December 2008 Questions & Answers


I am a married woman with a Business Administration degree from back in the eighties, no work experience and my husband's income was always our only source. Two kids at the age of 14 and 11. Few years ago, he lost his job and we had to live off the credit cards, went down the hall by 100k. Two years ago, he got a one year contract and we registered a company in his name and mine. The money was good and we managed to pay 40k of the loans, but he had also to apply for 25k RRSP loan to protect himself from the taxes. At the year end and when filing for the income tax, he is still supposed to pay $8000 and as a partner in the company, I am supposed to pay $17000 as I don't have no RRSP.

During the last couple of years, our marriage isn't going well at all. Few months ago, he found a job in the middle east area and he left. To make my story short, our present situation is: Our condo's value is $200,000, mortgage balance is $115,000, his RRSP loan for $25000, his tax to be paid $8000, my tax to be paid $17000, Credit Cards balance of $65000, in his name and mine, and he sends us the amount of $5000 on monthly basis. As I mentioned earlier, our marriage is going down the drain, and it has nothing to do with the financial problems. I got licensed in Life Insurance but my clients are very few till now. I am trying to find a part time job to help me find more clients.. What scares me the most is if he decided to stop sending me the money, I don't know what to do and where to go, and for the time being, I am the one facing the financial institutes and their phone calls and don't know what to do. Please help me.

Name withheld

Your situation is complex and you should seek advice from someone who can actually go over all the numbers with you. First off, his debt isn't your debt unless you have signed for it. So his tax debt isn't your responsibility, nor is his RSP loan. You should make a list of all the debt that is your responsibility and then see if that is manageable. If not, you should visit a trustee in bankruptcy. Your tax debt will not go away, but you could make the rest much easier to live with. And GET A JOB. It's fine to have a long-term career you're working on, but you have two children and yourself to feed. Get a job that covers all your monthly costs. Also get a cell phone and disconnect your home line.     


Gail, I receive a 3% annual raise from my employer.  I planned to increase my withholdings for my 401K from 6% to 9% with the raise.  With the stock market in trouble in the States right now, do you suggest I put the extra in a savings account or go ahead and make the change in my 401K?  My employer only matches up to 6% so the extra 3% would be un-matched.  Thanks so much!  I love your show!

▸ DATASET:
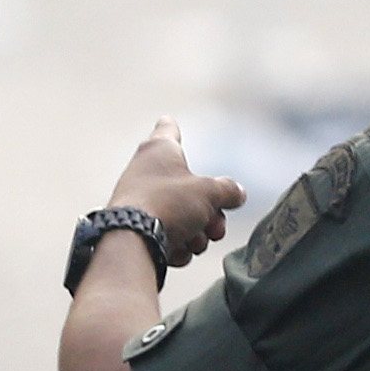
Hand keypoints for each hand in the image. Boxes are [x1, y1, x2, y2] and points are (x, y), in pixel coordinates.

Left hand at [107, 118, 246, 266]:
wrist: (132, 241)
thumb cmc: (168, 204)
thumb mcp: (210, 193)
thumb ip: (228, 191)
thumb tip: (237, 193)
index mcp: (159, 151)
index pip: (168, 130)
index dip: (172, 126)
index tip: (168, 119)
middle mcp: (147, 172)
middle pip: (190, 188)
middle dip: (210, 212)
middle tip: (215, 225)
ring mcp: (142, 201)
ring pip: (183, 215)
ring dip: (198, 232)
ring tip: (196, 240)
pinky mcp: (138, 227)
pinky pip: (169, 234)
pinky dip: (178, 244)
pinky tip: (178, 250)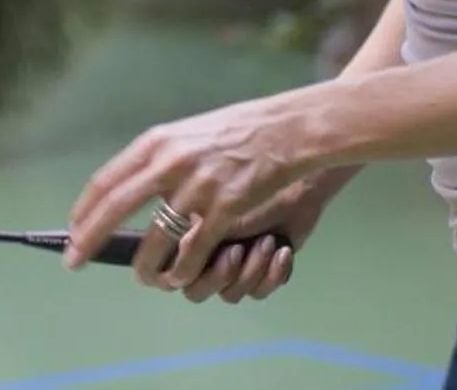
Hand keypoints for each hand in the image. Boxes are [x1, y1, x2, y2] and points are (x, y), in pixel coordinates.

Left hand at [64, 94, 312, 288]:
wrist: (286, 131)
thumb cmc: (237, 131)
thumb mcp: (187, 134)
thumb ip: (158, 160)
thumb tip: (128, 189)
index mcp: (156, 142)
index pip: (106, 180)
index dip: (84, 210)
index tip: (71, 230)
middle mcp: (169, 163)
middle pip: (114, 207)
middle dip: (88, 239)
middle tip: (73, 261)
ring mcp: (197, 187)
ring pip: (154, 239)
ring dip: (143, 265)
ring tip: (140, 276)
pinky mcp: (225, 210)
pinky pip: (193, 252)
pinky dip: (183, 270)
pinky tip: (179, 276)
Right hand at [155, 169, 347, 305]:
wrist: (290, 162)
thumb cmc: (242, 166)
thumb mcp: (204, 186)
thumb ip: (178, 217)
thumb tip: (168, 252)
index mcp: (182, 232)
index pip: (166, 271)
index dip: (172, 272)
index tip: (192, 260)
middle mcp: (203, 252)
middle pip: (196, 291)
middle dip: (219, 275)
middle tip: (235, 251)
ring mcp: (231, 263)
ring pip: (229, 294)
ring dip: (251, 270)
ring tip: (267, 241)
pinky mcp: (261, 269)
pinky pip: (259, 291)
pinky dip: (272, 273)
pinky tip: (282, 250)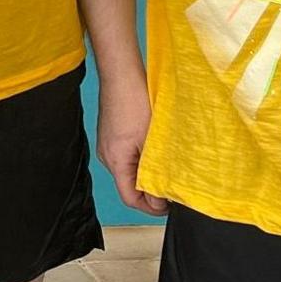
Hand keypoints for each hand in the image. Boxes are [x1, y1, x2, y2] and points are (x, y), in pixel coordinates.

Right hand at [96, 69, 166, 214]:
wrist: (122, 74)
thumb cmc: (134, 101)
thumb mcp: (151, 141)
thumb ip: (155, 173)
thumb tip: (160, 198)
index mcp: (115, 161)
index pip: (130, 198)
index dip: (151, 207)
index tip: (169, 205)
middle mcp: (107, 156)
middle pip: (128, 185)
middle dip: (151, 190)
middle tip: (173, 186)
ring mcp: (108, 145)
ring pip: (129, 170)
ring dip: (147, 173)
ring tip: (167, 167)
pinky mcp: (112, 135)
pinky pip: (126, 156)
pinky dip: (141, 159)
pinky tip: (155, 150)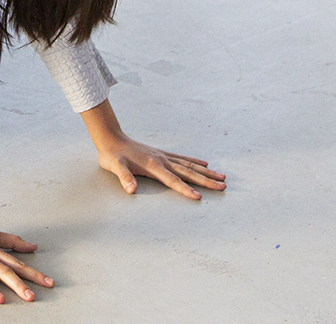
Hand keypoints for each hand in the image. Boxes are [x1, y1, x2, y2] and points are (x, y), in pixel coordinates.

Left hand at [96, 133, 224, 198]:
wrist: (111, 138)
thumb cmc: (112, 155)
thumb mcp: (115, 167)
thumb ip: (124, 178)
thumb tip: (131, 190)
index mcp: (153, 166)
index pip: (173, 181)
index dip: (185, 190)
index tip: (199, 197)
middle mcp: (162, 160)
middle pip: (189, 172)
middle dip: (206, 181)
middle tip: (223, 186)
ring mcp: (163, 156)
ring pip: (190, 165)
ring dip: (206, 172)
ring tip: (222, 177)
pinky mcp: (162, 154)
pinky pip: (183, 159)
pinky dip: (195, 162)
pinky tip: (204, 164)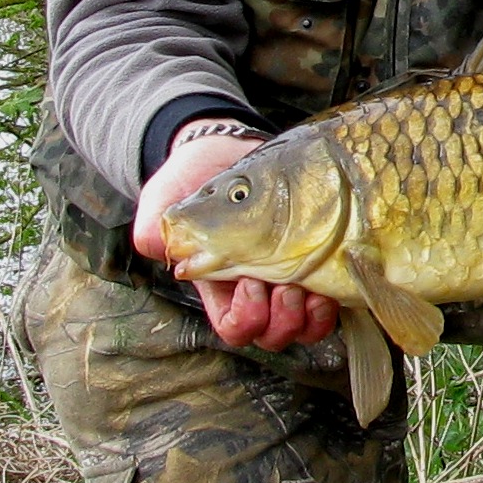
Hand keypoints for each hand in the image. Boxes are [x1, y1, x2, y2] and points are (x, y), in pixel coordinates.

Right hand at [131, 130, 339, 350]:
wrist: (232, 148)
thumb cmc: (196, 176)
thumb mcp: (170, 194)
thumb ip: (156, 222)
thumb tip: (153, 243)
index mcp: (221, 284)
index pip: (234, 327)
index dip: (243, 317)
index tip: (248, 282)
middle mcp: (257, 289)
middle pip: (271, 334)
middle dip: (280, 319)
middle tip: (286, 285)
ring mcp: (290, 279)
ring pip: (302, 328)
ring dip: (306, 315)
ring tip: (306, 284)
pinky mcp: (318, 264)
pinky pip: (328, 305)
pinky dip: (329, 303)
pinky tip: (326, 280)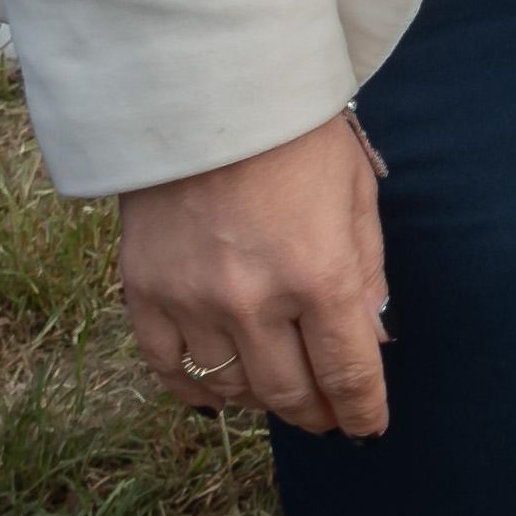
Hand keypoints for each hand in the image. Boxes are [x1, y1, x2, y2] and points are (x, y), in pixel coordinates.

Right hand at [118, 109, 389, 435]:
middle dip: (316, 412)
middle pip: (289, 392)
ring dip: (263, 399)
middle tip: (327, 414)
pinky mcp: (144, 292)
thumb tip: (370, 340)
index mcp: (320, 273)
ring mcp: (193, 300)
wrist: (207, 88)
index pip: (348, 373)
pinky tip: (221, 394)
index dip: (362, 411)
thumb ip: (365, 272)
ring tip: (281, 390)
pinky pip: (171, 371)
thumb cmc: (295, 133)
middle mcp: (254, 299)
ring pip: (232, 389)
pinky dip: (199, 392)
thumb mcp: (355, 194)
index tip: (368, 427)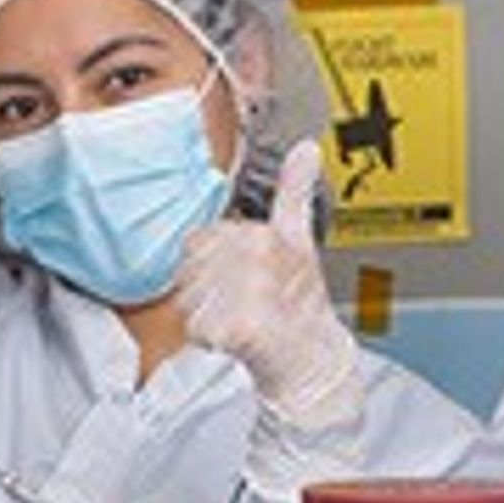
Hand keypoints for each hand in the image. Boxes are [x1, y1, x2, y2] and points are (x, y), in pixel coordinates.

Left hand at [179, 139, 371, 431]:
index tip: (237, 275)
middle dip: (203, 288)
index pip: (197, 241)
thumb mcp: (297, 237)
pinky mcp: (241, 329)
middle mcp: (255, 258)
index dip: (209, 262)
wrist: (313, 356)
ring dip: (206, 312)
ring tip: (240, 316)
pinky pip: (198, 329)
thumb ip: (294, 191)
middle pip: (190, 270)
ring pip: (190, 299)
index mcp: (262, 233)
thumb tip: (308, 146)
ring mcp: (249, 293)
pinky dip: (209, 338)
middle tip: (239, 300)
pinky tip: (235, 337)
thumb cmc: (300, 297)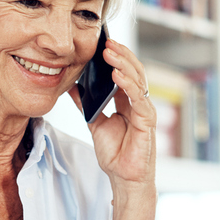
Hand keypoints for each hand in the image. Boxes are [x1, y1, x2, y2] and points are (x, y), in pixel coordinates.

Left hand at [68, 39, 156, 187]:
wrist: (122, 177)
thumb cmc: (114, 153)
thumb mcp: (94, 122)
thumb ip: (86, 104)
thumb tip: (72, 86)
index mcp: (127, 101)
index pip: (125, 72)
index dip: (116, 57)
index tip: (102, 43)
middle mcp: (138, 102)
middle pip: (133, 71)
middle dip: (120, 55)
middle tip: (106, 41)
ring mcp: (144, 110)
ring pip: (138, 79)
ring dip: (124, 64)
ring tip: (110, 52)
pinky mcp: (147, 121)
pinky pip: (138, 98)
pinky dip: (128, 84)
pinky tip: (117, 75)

▸ WHAT TO WORK ON:
a) In the December 2008 Q&A text, condense the paragraph that begins "Your situation is complex" into a short list that keeps its main points.
b) Reproduce a passage from the December 2008 Q&A text word for word. Begin at the words "I am a married" and stop after "have no RRSP.".
c) List every debt named in the December 2008 Q&A text's paragraph beginning "During the last couple of years", with its amount.

▸ EXERCISE RESULTS:
a)
- Get advice from someone who can go over all the numbers.
- His debt, including his tax debt and RSP loan, isn't yours unless you signed for it.
- List the debt that is your responsibility and check whether it's manageable; if not, see a trustee in bankruptcy.
- Your tax debt won't go away, but the rest could become easier to live with.
- Get a job that covers all your monthly costs while working on a long-term career.
- Get a cell phone and disconnect the home line.

b)
I am a married woman with a Business Administration degree from back in the eighties, no work experience and my husband's income was always our only source. Two kids at the age of 14 and 11. Few years ago, he lost his job and we had to live off the credit cards, went down the hall by 100k. Two years ago, he got a one year contract and we registered a company in his name and mine. The money was good and we managed to pay 40k of the loans, but he had also to apply for 25k RRSP loan to protect himself from the taxes. At the year end and when filing for the income tax, he is still supposed to pay $8000 and as a partner in the company, I am supposed to pay $17000 as I don't have no RRSP.

c)
- Mortgage balance: $115,000
- His RRSP loan: $25000
- His tax to be paid: $8000
- Her tax to be paid: $17000
- Credit card balance: $65000